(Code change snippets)
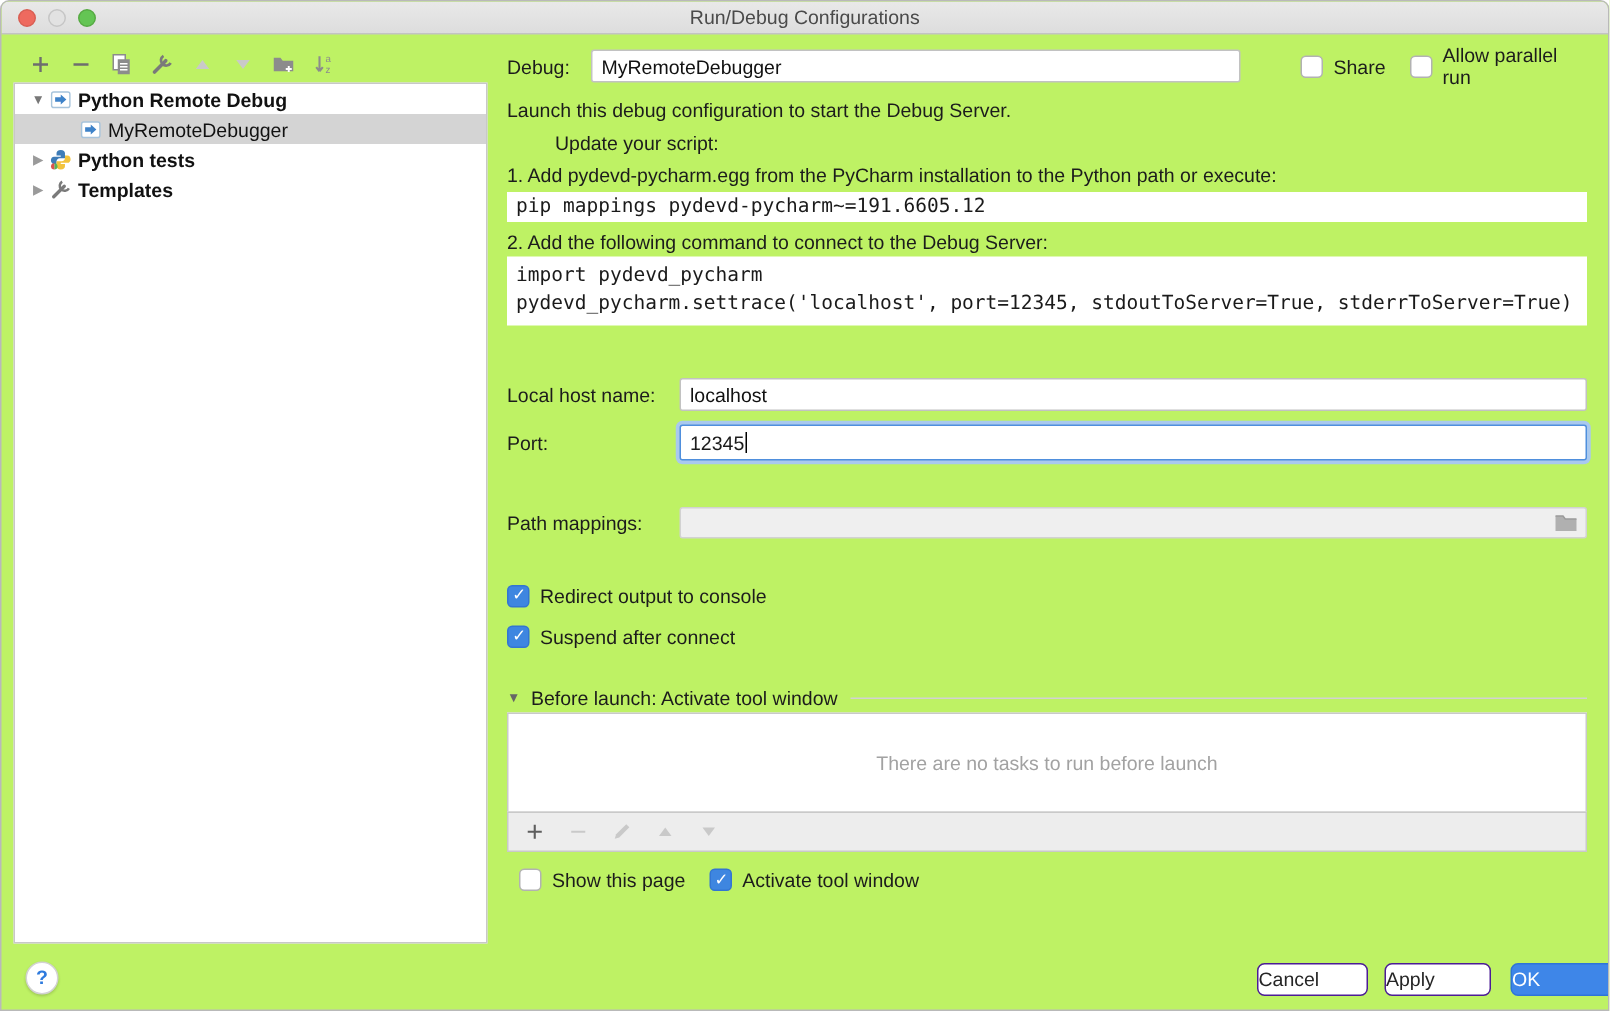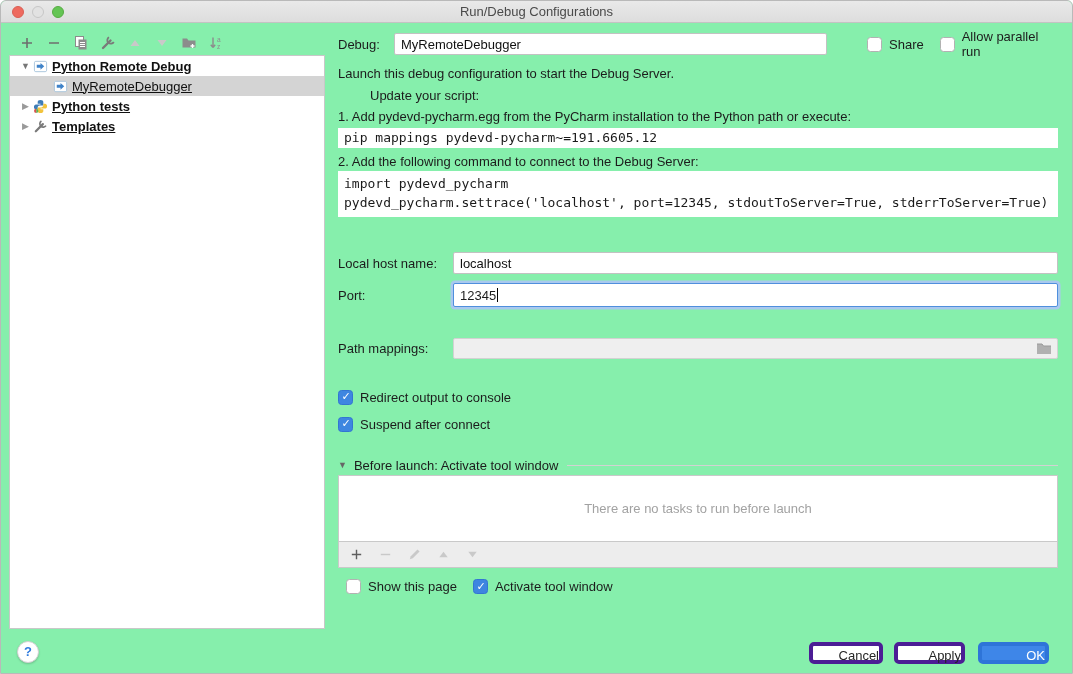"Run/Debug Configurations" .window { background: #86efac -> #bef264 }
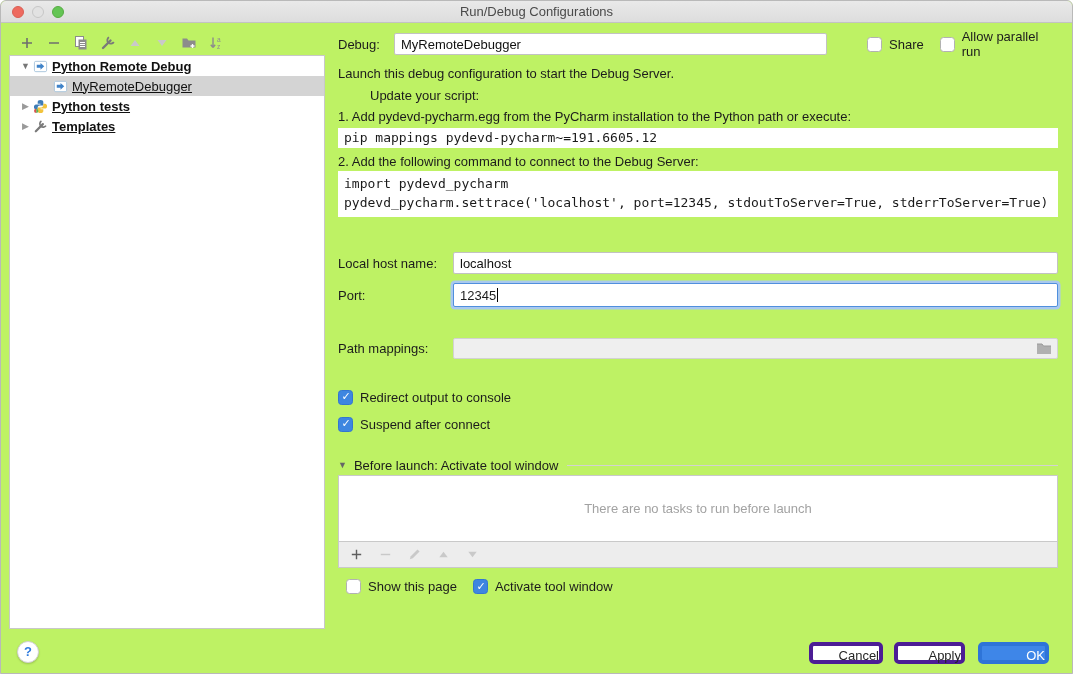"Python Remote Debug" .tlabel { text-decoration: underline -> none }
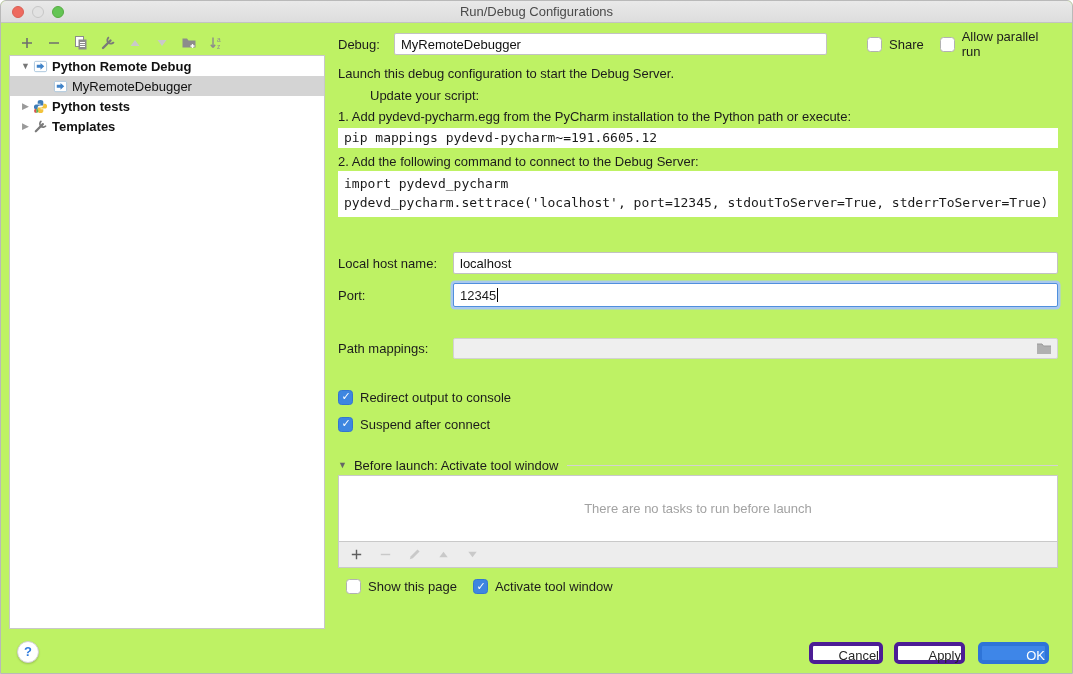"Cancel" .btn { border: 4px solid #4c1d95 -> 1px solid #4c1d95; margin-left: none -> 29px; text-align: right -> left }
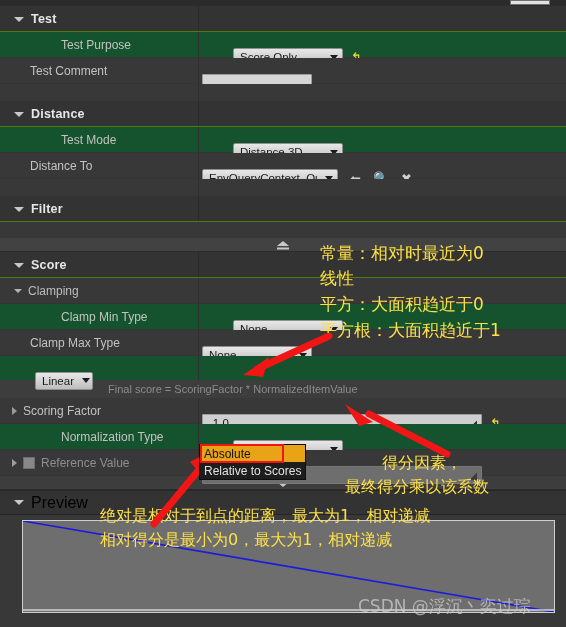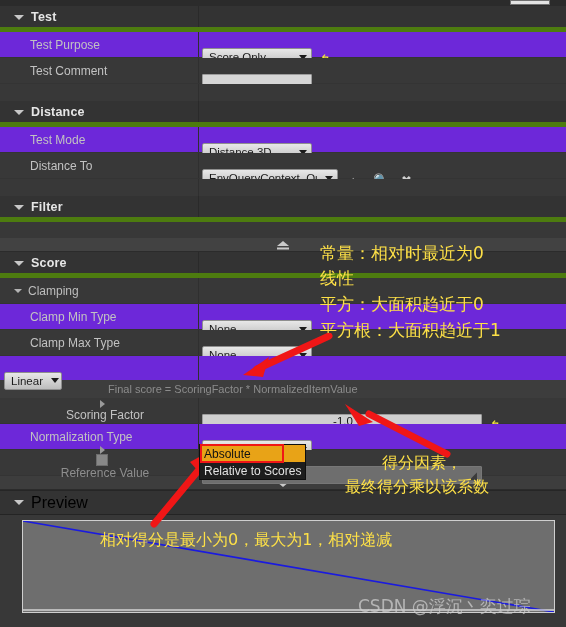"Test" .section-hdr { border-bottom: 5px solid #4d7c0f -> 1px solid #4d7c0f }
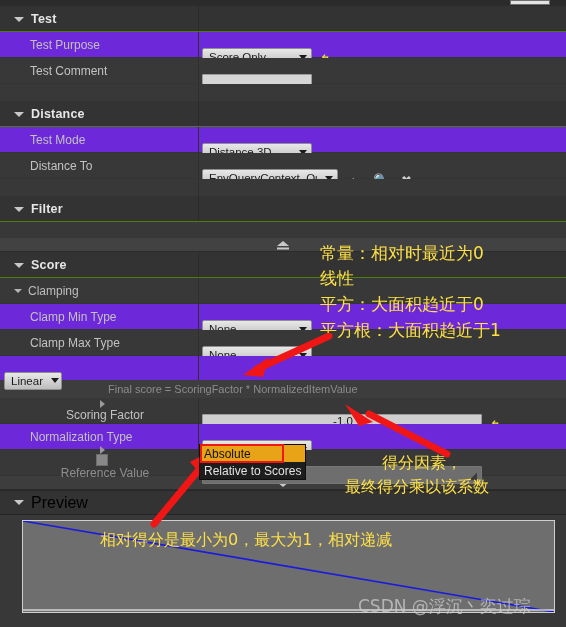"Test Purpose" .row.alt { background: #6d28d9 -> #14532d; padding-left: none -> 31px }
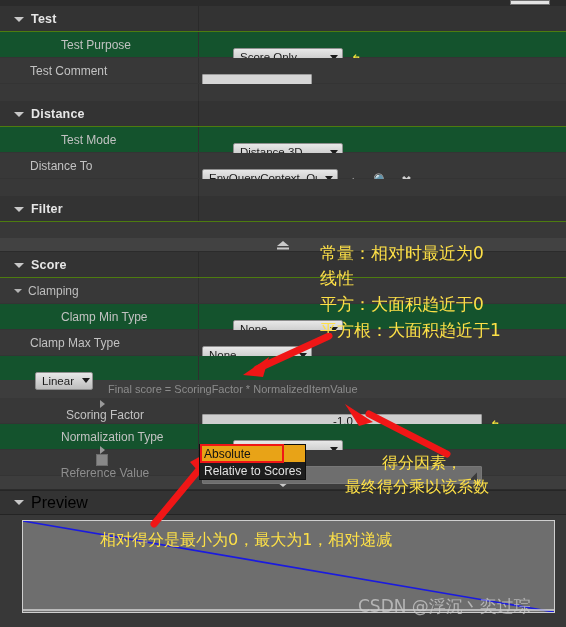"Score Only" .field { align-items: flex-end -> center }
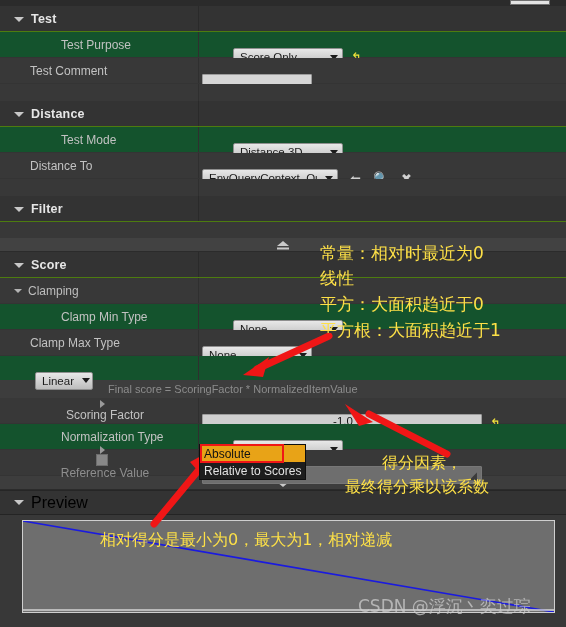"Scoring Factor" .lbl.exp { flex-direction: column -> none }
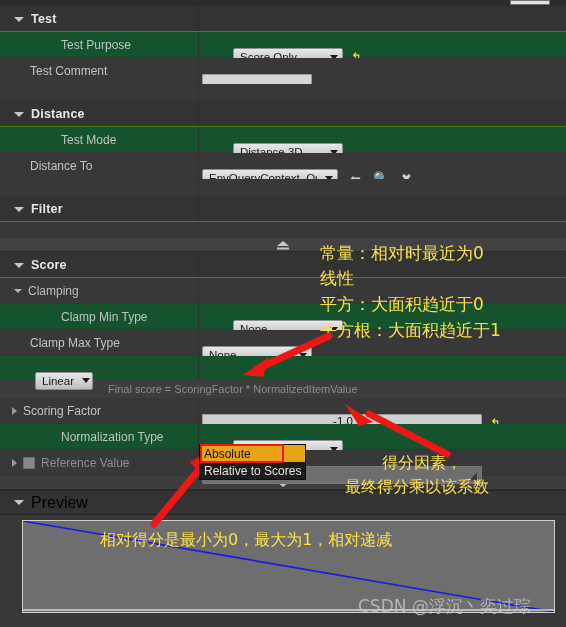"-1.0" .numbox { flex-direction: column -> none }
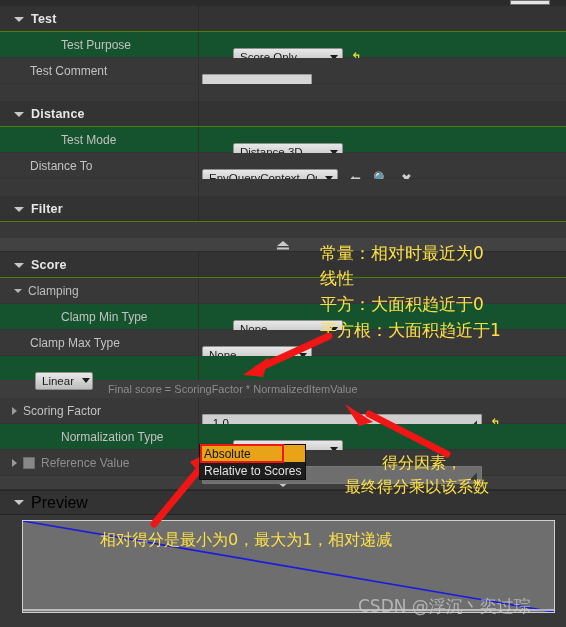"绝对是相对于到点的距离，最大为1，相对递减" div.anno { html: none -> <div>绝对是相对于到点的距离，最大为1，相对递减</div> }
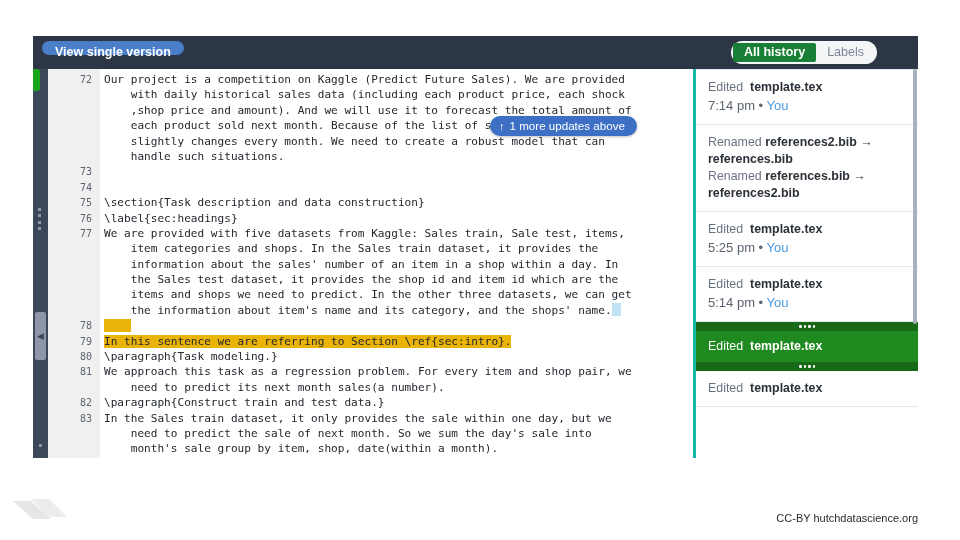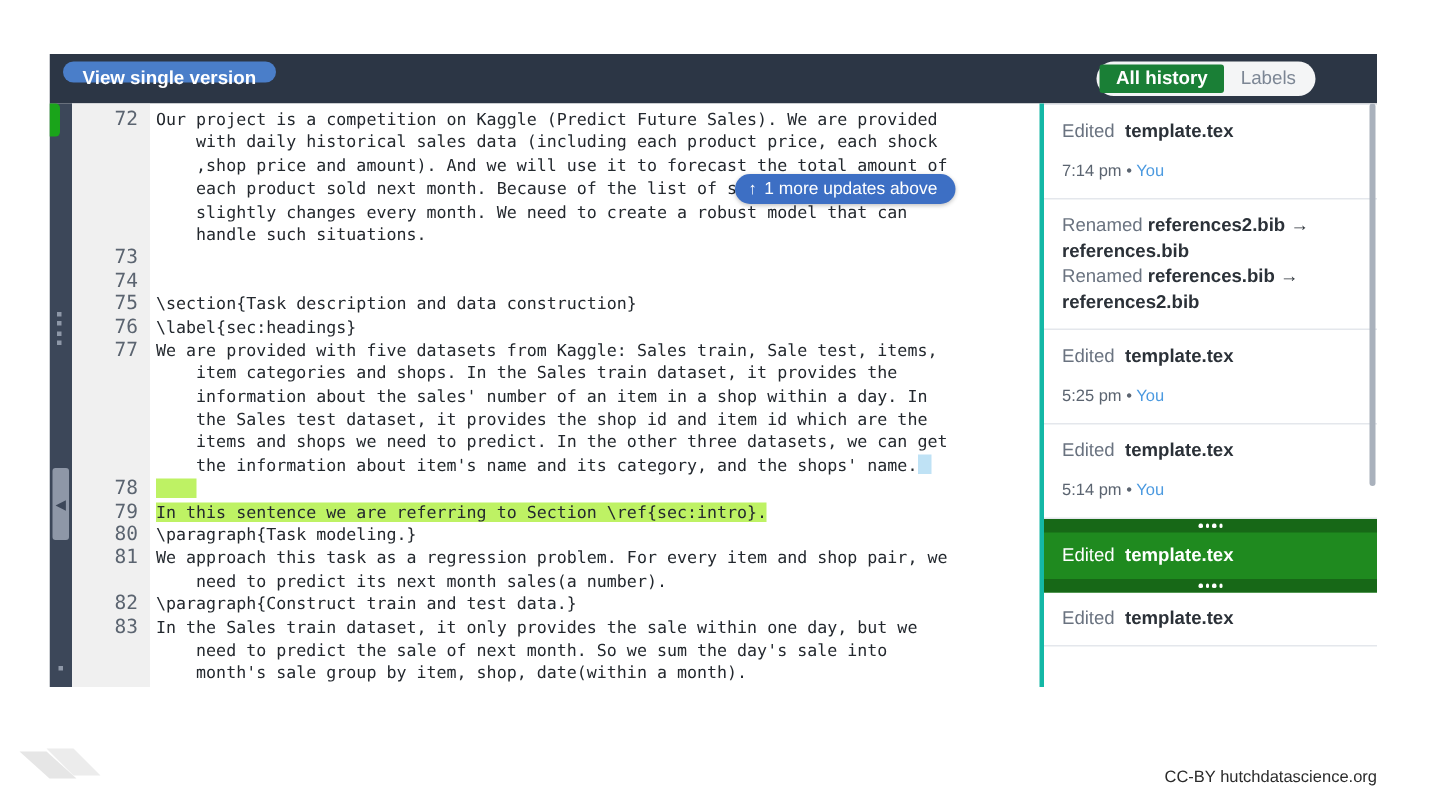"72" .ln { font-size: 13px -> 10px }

About this exercise: Give the lines of the entries above exactly as they appear, leaving out each picture.

Answer for the task:
"Run/Debug Configurations" .window { background: #86efac -> #bef264 }
"Python Remote Debug" .tlabel { text-decoration: underline -> none }
"Cancel" .btn { border: 4px solid #4c1d95 -> 1px solid #4c1d95; margin-left: none -> 29px; text-align: right -> left }
"Test" .section-hdr { border-bottom: 5px solid #4d7c0f -> 1px solid #4d7c0f }
"Test Purpose" .row.alt { background: #6d28d9 -> #14532d; padding-left: none -> 31px }
"Score Only" .field { align-items: flex-end -> center }
"Scoring Factor" .lbl.exp { flex-direction: column -> none }
"-1.0" .numbox { flex-direction: column -> none }
"绝对是相对于到点的距离，最大为1，相对递减" div.anno { html: none -> <div>绝对是相对于到点的距离，最大为1，相对递减</div> }
"72" .ln { font-size: 13px -> 10px }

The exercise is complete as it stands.